Asma Nusrat, M.D.
After finishing residency training in Anatomic Pathology at the Brigham and Women’s Hospital (BWH)/Harvard Medical School, Asma completed a fellowship in Gastrointestinal and Hepatobiliary pathology, as well as a research fellowship in epithelial pathobiology at the same institution. While at BWH, she began investigating fundamental mechanisms of epithelial barrier regulation and wound repair. She remained at BWH as a faculty from 1992-1997, after which she was recruited to Emory University where she rose to the rank of full Professor. After receiving a Career Development Award and an RO1, Asma has been continuously funded by multiple grants from the NIH and private foundations. In 2015 she was recruited to the University of Michigan Medical School as the Aldred Scott Warthin Professor and Director of Experimental Pathology.
In the laboratory, Asma has had a long standing interest in elucidating the pathologic mechanisms of inflammatory bowel disease. She has published more than 150 scientific manuscripts, many in high profile journals such as J Clin Invest, Proc Nat Acad Sci, J Exp Med, Immunity, Mucosal Immunology, Gastroenterology, and Mol Biol Cell, and is a regularly invited speaker at international symposia related to his field. Asma is also a practicing Gastrointestinal and Liver Pathologist and has contributed to mentoring and teaching graduate and medical students, residents, postdoctoral fellows and junior faculty. She is an Associate Editor for Molecular Biology of the Cell and Gastroenterology.

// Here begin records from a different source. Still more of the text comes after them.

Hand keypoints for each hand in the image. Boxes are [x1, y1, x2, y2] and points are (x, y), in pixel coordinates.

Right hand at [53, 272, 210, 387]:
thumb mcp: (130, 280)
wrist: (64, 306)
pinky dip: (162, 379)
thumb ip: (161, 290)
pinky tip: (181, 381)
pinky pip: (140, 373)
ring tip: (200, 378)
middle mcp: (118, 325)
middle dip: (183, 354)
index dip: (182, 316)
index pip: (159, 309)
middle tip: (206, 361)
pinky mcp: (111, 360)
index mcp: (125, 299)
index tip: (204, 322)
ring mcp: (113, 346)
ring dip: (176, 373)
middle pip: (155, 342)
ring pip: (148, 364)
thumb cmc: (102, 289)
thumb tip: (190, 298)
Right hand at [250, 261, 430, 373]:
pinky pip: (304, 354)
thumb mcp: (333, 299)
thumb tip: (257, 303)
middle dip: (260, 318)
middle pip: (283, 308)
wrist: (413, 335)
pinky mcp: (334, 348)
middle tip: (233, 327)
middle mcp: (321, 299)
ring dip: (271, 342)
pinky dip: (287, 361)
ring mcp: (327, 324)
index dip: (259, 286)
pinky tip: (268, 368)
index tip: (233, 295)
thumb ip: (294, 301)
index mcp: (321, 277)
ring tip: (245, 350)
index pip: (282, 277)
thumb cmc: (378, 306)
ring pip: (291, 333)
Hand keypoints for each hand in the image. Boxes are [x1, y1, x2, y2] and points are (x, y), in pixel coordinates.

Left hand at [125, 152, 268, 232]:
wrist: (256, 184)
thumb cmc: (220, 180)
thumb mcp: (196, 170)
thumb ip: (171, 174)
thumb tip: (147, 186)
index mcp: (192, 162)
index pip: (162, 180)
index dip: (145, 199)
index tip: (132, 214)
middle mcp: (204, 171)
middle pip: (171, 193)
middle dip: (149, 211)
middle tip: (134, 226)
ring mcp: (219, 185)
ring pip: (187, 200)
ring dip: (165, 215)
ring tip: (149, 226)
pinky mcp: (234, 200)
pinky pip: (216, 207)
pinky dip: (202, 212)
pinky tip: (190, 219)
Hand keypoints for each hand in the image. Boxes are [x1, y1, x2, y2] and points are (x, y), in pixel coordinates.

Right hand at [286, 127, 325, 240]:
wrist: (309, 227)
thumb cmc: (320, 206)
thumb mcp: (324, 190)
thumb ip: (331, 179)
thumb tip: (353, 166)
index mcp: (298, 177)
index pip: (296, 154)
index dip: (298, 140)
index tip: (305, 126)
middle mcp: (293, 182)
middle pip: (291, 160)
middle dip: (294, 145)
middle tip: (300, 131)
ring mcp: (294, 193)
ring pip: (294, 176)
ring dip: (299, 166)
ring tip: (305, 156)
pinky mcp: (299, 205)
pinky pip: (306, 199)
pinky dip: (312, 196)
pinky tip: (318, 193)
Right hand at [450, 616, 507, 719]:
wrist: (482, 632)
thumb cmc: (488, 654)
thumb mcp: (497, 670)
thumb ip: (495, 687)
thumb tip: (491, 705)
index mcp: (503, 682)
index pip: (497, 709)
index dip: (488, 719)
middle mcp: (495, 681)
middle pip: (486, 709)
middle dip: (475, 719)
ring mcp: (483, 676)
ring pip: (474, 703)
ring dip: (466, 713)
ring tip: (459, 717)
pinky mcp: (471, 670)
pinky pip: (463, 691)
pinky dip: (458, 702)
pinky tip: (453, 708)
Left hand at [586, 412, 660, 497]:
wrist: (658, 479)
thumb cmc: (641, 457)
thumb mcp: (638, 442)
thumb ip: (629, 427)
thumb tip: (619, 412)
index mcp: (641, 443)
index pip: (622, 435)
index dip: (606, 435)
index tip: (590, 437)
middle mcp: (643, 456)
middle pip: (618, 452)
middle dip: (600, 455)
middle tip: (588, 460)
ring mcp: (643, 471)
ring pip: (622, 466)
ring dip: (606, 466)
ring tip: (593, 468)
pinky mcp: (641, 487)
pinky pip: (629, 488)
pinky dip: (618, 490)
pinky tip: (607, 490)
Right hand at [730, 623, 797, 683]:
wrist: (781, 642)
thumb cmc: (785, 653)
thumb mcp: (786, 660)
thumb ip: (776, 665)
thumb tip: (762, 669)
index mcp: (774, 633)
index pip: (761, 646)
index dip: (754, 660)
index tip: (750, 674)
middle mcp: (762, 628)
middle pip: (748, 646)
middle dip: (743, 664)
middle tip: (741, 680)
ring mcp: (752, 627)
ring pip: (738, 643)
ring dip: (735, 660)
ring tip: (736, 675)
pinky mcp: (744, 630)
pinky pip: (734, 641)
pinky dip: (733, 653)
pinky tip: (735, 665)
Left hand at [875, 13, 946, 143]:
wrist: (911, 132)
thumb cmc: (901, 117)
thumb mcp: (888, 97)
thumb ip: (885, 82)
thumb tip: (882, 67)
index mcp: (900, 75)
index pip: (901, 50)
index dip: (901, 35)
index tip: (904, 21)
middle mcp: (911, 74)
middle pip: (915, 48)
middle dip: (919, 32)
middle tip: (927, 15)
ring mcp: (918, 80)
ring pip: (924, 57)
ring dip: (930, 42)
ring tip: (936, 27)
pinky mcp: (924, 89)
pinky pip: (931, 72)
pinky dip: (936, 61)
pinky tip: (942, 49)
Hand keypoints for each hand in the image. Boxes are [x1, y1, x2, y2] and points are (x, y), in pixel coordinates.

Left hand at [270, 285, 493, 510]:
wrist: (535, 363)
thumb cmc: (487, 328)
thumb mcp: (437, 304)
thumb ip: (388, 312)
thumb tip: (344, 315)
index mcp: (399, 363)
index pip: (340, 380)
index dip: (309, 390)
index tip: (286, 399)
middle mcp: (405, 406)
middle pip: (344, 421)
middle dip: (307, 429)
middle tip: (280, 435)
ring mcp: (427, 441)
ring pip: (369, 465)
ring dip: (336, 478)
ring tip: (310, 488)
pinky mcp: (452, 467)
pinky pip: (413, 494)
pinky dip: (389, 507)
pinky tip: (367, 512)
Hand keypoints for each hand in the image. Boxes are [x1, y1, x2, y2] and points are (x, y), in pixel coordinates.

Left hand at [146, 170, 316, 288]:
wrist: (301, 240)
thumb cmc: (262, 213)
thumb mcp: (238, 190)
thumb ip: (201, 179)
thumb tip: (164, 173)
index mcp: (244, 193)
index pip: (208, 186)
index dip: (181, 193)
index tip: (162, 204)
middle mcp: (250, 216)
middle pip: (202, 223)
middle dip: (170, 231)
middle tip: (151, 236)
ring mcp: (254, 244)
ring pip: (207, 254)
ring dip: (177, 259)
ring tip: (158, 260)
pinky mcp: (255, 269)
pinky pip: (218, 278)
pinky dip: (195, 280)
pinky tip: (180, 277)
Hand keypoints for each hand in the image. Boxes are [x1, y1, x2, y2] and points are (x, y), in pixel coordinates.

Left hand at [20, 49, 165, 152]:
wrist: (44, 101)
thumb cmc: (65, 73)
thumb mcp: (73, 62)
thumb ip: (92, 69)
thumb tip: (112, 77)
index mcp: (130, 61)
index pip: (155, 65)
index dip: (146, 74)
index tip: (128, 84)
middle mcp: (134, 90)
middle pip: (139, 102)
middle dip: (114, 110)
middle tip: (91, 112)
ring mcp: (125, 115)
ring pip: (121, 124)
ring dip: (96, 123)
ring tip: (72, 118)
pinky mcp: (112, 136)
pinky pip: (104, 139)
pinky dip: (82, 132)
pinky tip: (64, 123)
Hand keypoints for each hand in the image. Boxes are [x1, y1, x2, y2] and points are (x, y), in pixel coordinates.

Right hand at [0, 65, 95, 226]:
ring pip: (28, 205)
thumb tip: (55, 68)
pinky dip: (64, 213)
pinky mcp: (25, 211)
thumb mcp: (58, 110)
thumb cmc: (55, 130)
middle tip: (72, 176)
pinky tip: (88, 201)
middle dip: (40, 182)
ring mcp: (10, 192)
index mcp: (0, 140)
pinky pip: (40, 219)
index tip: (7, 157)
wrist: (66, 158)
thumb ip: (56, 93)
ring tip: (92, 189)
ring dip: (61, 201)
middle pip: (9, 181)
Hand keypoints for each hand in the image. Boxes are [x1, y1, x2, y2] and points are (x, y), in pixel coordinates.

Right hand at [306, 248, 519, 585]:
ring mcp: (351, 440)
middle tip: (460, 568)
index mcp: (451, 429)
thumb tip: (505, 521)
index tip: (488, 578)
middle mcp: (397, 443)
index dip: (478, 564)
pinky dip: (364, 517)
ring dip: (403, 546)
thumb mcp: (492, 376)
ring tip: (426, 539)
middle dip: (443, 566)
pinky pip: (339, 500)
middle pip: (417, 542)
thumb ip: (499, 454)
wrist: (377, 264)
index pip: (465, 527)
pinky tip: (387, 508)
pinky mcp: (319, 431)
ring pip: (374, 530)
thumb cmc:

The pathogenesis of gut mucosal inflammatory conditions involves the combined dysfunction of the mucosal barrier and local immune responses to gut luminal contents. Our research has been focused on understanding mechanisms that control intestinal epithelial homeostasis, barrier regulation, resolution of inflammation and repair after injury. Over the past two decades we have contributed to identifying regulatory proteins that control Apical Junctional Complexes (AJC) and epithelial barrier function. We have demonstrated association of intercellular junction proteins with specialized cholesterol and glycosphingolipid-enriched membrane rafts, and provided some of the first evidence that AJC proteins utilize specific endocytic pathways for junction remodeling. These reports set the stage for ongoing studies that address remodeling and regulation of epithelial intercellular junction proteins during mucosal inflammation. In addition to investigations directed at understanding the fundamental relationships between epithelial homeostasis and mucosal inflammation, we are investigating molecular mechanisms that orchestrate mucosal wound repair. These studies include elucidation of pro-repair/pro-resolving factors released by inflammatory cells in wounds that signal via G-protein coupled receptors to promote epithelial cell migration, proliferation and ultimately wound repair. Currently we are investigating the role of formyl peptide receptors and CMKLR1 in orchestrating intestinal mucosal wound repair.